Question

Concentration of the $A{{g}^{+}}$ ions in a saturated solution of $A{{g}_{2}}{{C}_{2}}{{O}_{4}}$ is $2.2\times {{10}^{-4}}mol{{L}^{-1}}$. Solubility product of $A{{g}_{2}}{{C}_{2}}{{O}_{4}}$ is __________.
A. $5.3\times {{10}^{-12}}$
B. $2.42\times {{10}^{-8}}$
C. $2.66\times {{10}^{-12}}$
D. $4.5\times {{10}^{-11}}$

Answer 1

Hint: Solubility product is a constant or equilibrium constant for the dissociation of solid substances into aqueous solution. It depends on temperature and is represented by Ksp.

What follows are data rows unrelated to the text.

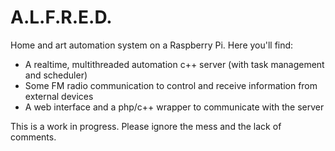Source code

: # A.L.F.R.E.D.

Home and art automation system on a Raspberry Pi. Here you'll find:
- A realtime, multithreaded automation c++ server (with task management and scheduler)
- Some FM radio communication to control and receive information from external devices 
- A web interface and a php/c++ wrapper to communicate with the server

This is a work in progress. Please ignore the mess and the lack of comments. 

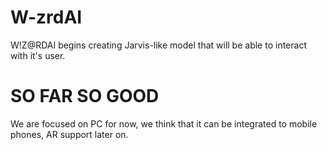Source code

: # W-zrdAI
W!Z@RDAI begins creating Jarvis-like model that will be able to interact with it's user.
# SO FAR SO GOOD
We are focused on PC for now, we think that it can be integrated to mobile phones, AR support later on.

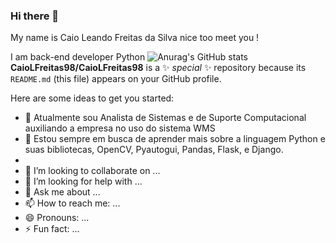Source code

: ### Hi there 👋

My name is Caio Leando Freitas da Silva nice too meet you ! 

I am back-end developer Python
![Anurag's GitHub stats](https://github-readme-stats.vercel.app/api?username=anuraghazra&show_icons=true&theme=transparent)
**CaioLFreitas98/CaioLFreitas98** is a ✨ _special_ ✨ repository because its `README.md` (this file) appears on your GitHub profile.

Here are some ideas to get you started:

- 🔭 Atualmente sou Analista de Sistemas e de Suporte Computacional auxiliando a empresa no uso do sistema WMS 
- 🌱 Estou sempre em busca de aprender mais sobre a linguagem Python e suas bibliotecas, OpenCV, Pyautogui, Pandas, Flask, e Django.
-
- 👯 I’m looking to collaborate on ...
- 🤔 I’m looking for help with ...
- 💬 Ask me about ...
- 📫 How to reach me: ...
- 😄 Pronouns: ...
- ⚡ Fun fact: ...

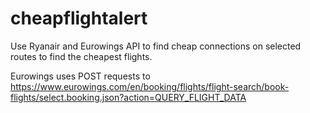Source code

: # cheapflightalert
Use Ryanair and Eurowings API to find cheap connections on selected routes to find the cheapest flights.



Eurowings uses POST requests to
https://www.eurowings.com/en/booking/flights/flight-search/book-flights/select.booking.json?action=QUERY_FLIGHT_DATA
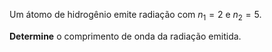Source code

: Um átomo de hidrogênio emite radiação com $n_1 = 2$ e $n_2 = 5$.

**Determine** o comprimento de onda da radiação emitida.
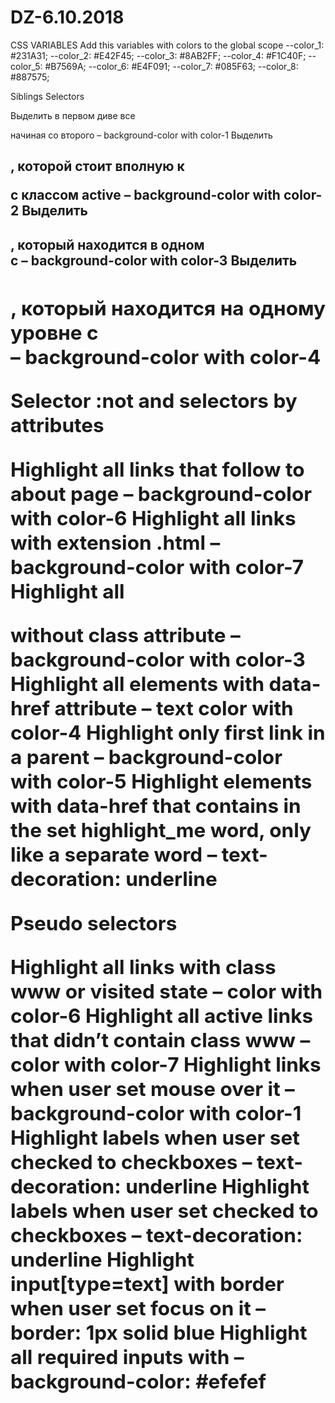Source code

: # DZ-6.10.2018
CSS VARIABLES
Add this variables with colors to the global scope
--color_1: #231A31;
--color_2: #E42F45;
--color_3: #8AB2FF;
--color_4: #F1C40F;
--color_5: #B7569A;
--color_6: #E4F091;
--color_7: #085F63;
--color_8: #887575;

Siblings Selectors

Выделить в первом диве все <p> начиная со второго – background-color with color-1
Выделить <h2>, которой стоит вполную к <p> с классом active – background-color with color-2
Выделить <h2>, который находится в одном <div> с <span> – background-color with color-3
Выделить <h2>, который находится на одному уровне с <div> – background-color with color-4



Selector :not and selectors by attributes

Highlight all links that follow to about page – background-color with color-6
Highlight all links with extension .html – background-color with color-7
Highlight all <p> without class attribute – background-color with color-3
Highlight all elements with data-href attribute – text color with color-4
Highlight only first link in a parent – background-color with color-5
Highlight elements with data-href that contains in the set highlight_me word, only like a separate word – text-decoration: underline

Pseudo selectors

Highlight all links with class www or visited state – color with color-6
Highlight all active links that didn’t contain class www – color with color-7
Highlight links when user set mouse over it – background-color with color-1
Highlight labels when user set checked to checkboxes – text-decoration: underline
Highlight labels when user set checked to checkboxes – text-decoration: underline
Highlight input[type=text] with border when user set focus on it – border: 1px solid blue
Highlight all required inputs with – background-color: #efefef
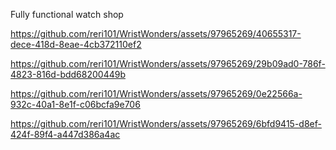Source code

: Fully functional watch shop



https://github.com/reri101/WristWonders/assets/97965269/40655317-dece-418d-8eae-4cb372110ef2



https://github.com/reri101/WristWonders/assets/97965269/29b09ad0-786f-4823-816d-bdd68200449b



https://github.com/reri101/WristWonders/assets/97965269/0e22566a-932c-40a1-8e1f-c06bcfa9e706



https://github.com/reri101/WristWonders/assets/97965269/6bfd9415-d8ef-424f-89f4-a447d386a4ac

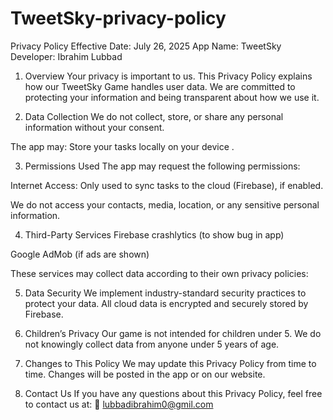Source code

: # TweetSky-privacy-policy
Privacy Policy
Effective Date: July 26, 2025
App Name: TweetSky 
Developer: Ibrahim Lubbad

1. Overview
Your privacy is important to us. This Privacy Policy explains how our TweetSky  Game handles user data. We are committed to protecting your information and being transparent about how we use it.

2. Data Collection
We do not collect, store, or share any personal information without your consent.

The app may:
Store your tasks locally on your device .

3. Permissions Used
The app may request the following permissions:

Internet Access: Only used to sync tasks to the cloud (Firebase), if enabled.

We do not access your contacts, media, location, or any sensitive personal information.

4. Third-Party Services
Firebase crashlytics (to show bug in app)

Google AdMob (if ads are shown)

These services may collect data according to their own privacy policies:

5. Data Security
We implement industry-standard security practices to protect your data. All cloud data is encrypted and securely stored by Firebase.

6. Children’s Privacy
Our game is not intended for children under 5. We do not knowingly collect data from anyone under 5 years of age.

7. Changes to This Policy
We may update this Privacy Policy from time to time. Changes will be posted in the app or on our website.

8. Contact Us
If you have any questions about this Privacy Policy, feel free to contact us at:
📧 lubbadibrahim0@gmil.com
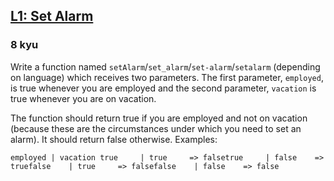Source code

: <h2><a href=https://www.codewars.com/kata/568dcc3c7f12767a62000038/train/javascript target="_blank">L1: Set Alarm</a></h2><h3>8 kyu</h3><p>Write a function named <code>setAlarm</code>/<code>set_alarm</code>/<code>set-alarm</code>/<code>setalarm</code> (depending on language) which receives two parameters. The first parameter, <code>employed</code>, is true whenever you are employed and the second parameter, <code>vacation</code> is true whenever you are on vacation.</p><p>The function should return true if you are employed and not on vacation (because these are the circumstances under which you need to set an alarm). It should return false otherwise. Examples:</p><pre><code>employed | vacation true     | true     =&gt; falsetrue     | false    =&gt; truefalse    | true     =&gt; falsefalse    | false    =&gt; false</code></pre>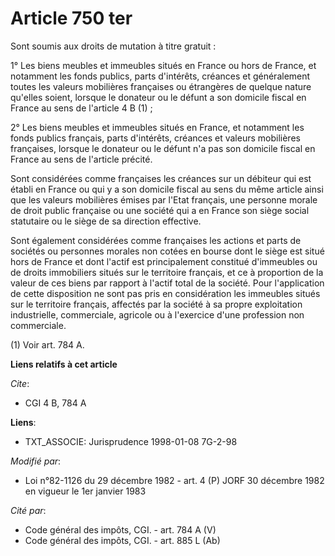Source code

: # Article 750 ter

Sont soumis aux droits de mutation à titre gratuit :

1° Les biens meubles et immeubles situés en France ou hors de France, et notamment les fonds publics, parts d'intérêts,
créances et généralement toutes les valeurs mobilières françaises ou étrangères de quelque nature qu'elles soient, lorsque le
donateur ou le défunt a son domicile fiscal en France au sens de l'article 4 B (1) ;

2° Les biens meubles et immeubles situés en France, et notamment les fonds publics français, parts d'intérêts, créances et
valeurs mobilières françaises, lorsque le donateur ou le défunt n'a pas son domicile fiscal en France au sens de l'article
précité.

Sont considérées comme françaises les créances sur un débiteur qui est établi en France ou qui y a son domicile fiscal au
sens du même article ainsi que les valeurs mobilières émises par l'Etat français, une personne morale de droit public
française ou une société qui a en France son siège social statutaire ou le siège de sa direction effective.

Sont également considérées comme françaises les actions et parts de sociétés ou personnes morales non cotées en bourse dont
le siège est situé hors de France et dont l'actif est principalement constitué d'immeubles ou de droits immobiliers situés
sur le territoire français, et ce à proportion de la valeur de ces biens par rapport à l'actif total de la société. Pour
l'application de cette disposition ne sont pas pris en considération les immeubles situés sur le territoire français,
affectés par la société à sa propre exploitation industrielle, commerciale, agricole ou à l'exercice d'une profession non
commerciale.

(1) Voir art. 784 A.

**Liens relatifs à cet article**

_Cite_:

  - CGI 4 B, 784 A

**Liens**:

  - TXT_ASSOCIE: Jurisprudence 1998-01-08 7G-2-98

_Modifié par_:

  - Loi n°82-1126 du 29 décembre 1982 - art. 4 (P) JORF 30 décembre 1982 en vigueur le 1er janvier 1983

_Cité par_:

  - Code général des impôts, CGI. - art. 784 A (V)
  - Code général des impôts, CGI. - art. 885 L (Ab)
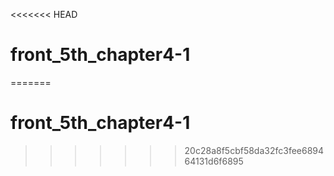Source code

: <<<<<<< HEAD
# front_5th_chapter4-1
=======
# front_5th_chapter4-1
>>>>>>> 20c28a8f5cbf58da32fc3fee689464131d6f6895
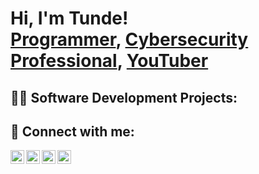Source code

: <h1>Hi, I'm Tunde! <br/><a href="https://github.com/sonofbossman">Programmer</a>, <a href="https://www.linkedin.com/in/joshmadakor/">Cybersecurity Professional</a>, <a href="https://www.youtube.com/c/joshmadakor">YouTuber</a></h1>

<h2>👨‍💻 Software Development Projects:</h2>




<h2> 🤳 Connect with me:</h2>

[<img align="left" alt="sonofbossman | YouTube" width="22px" src="https://cdn.jsdelivr.net/npm/simple-icons@v3/icons/youtube.svg" />][youtube]
[<img align="left" alt="sonofbossman | Twitter" width="22px" src="https://cdn.jsdelivr.net/npm/simple-icons@v3/icons/twitter.svg" />][twitter]
[<img align="left" alt="sonofbossman | LinkedIn" width="22px" src="https://cdn.jsdelivr.net/npm/simple-icons@v3/icons/linkedin.svg" />][linkedin]
[<img align="left" alt="sonofbossman | Instagram" width="22px" src="https://cdn.jsdelivr.net/npm/simple-icons@v3/icons/instagram.svg" />][instagram]

[twitter]: https://twitter.com/joshmadakor
[youtube]: https://www.youtube.com/@akingbadeeniola1686
[instagram]: https://www.instagram.com/joshmadakor/
[linkedin]: https://linkedin.com/in/joshmadakor

<!--
**sonofbossman/sonofbossman** is a ✨ _special_ ✨ repository because its `README.md` (this file) appears on your GitHub profile.

Here are some ideas to get you started:

- 🔭 I’m currently working on ...
- 🌱 I’m currently learning ...
- 👯 I’m looking to collaborate on ...
- 🤔 I’m looking for help with ...
- 💬 Ask me about ...
- 📫 How to reach me: ...
- 😄 Pronouns: ...
- ⚡ Fun fact: ...
-->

Complete step by step answer:
The property of the body by which the solute dissolves in a solvent to form a solution is called solubility.
Solubility product is the equilibrium constant which increases with increase in temperature since solubility increases with temperature.
Solubility product also depends upon lattice energy of salt and salvation enthalpy of ions. Most salts dissociate into ions when they dissolve.
Solubility is different for different salts:
Soluble Solubility$>0.1M$
Slightly soluble $0.01M<$ Solubility$<0.1M$
 Sparingly soluble Solubility $<0.1M$
The presence of a common ion lowers the value of the solubility product that is the common-ion effect.
If the ions are uncommon among the solute Ksp will be high due to diverse-ion effect. The presence of ion pairs will also affect Ksp value.
The reaction in the question will take place in the following way:$A{{g}_{2}}{{C}_{2}}{{O}_{4}}\rightleftharpoons 2A{{g}^{+}}+{{C}_{2}}{{O}_{4}}^{2-}$
Therefore, $2$ moles of $A{{g}^{+}}$ will give us $0.5$ moles of ${{C}_{2}}{{O}_{4}}^{2-}$. This indicates that the concentration of ${{C}_{2}}{{O}_{4}}^{2-}$ will be $0.5$ times that of $A{{g}^{+}}$ions.
The solubility product of $A{{g}_{2}}{{C}_{2}}{{O}_{4}}$ will be
${{K}_{sp}}={{[A{{g}^{+}}]}^{2}}[{{C}_{2}}O_{4}^{2-}]$
Now, we have given the concentration of $A{{g}^{+}}$ ions is $2.2\times {{10}^{-4}}mol{{L}^{-1}}$
the concentration of ${{C}_{2}}{{O}_{4}}^{2-}$ will be $0.5[A{{g}^{+}}]=0.5\times 2.2\times {{10}^{-4}}mol{{L}^{-1}}=1.1\times {{10}^{-4}}mol{{L}^{-1}}$
$\begin{align}
  & {{K}_{sp}}={{(2.2\times {{10}^{-4}}mol{{L}^{-1}})}^{2}}\times 1.1\times {{10}^{-4}}mol{{L}^{-1}} \\
 & {{K}_{sp}}=5.3\times {{10}^{-12}} \\
\end{align}$

Note: We squared the concentration of Ag ions since we obtained twice the Ag ions in the products. If it would have been three or four or any other number the power would be $3$ or $$ $4$ or the other number.